_Task description_.
A line belongs in the answer only if it contains the word "REPUBLIC"; copy every such line from the listing below.

** Opening Data supplied block **

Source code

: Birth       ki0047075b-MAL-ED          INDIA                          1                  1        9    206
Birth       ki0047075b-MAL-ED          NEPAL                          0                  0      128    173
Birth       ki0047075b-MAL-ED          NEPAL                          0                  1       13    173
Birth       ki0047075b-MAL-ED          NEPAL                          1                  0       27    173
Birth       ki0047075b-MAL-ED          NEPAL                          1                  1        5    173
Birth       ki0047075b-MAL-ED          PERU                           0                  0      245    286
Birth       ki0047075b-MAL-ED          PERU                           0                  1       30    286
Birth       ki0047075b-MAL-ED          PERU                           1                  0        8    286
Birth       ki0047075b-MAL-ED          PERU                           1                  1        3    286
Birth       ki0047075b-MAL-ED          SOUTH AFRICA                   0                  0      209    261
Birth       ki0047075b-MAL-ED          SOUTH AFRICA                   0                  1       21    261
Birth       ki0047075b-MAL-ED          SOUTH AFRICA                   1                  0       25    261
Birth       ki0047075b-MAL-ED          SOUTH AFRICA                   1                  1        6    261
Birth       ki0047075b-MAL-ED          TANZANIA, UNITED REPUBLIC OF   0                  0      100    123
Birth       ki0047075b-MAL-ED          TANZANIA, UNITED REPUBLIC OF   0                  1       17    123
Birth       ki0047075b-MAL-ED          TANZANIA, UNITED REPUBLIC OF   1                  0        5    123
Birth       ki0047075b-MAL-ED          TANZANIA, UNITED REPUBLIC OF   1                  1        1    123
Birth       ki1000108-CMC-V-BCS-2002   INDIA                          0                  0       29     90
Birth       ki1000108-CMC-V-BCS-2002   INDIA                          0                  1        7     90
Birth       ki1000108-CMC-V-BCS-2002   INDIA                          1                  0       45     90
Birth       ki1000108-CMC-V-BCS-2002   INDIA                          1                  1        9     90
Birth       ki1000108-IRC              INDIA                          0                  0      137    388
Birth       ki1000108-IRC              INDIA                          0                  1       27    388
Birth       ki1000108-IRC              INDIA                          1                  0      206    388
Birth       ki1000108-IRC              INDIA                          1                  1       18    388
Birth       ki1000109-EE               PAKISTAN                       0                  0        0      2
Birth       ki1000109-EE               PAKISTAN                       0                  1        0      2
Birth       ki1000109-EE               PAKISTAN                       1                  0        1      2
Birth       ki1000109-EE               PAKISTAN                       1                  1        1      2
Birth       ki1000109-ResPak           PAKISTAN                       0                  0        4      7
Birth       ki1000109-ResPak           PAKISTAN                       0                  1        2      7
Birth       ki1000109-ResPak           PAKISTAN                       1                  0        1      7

** Closing Data supplied block **

_Result of this task_.
Birth       ki0047075b-MAL-ED          TANZANIA, UNITED REPUBLIC OF   0                  0      100    123
Birth       ki0047075b-MAL-ED          TANZANIA, UNITED REPUBLIC OF   0                  1       17    123
Birth       ki0047075b-MAL-ED          TANZANIA, UNITED REPUBLIC OF   1                  0        5    123
Birth       ki0047075b-MAL-ED          TANZANIA, UNITED REPUBLIC OF   1                  1        1    123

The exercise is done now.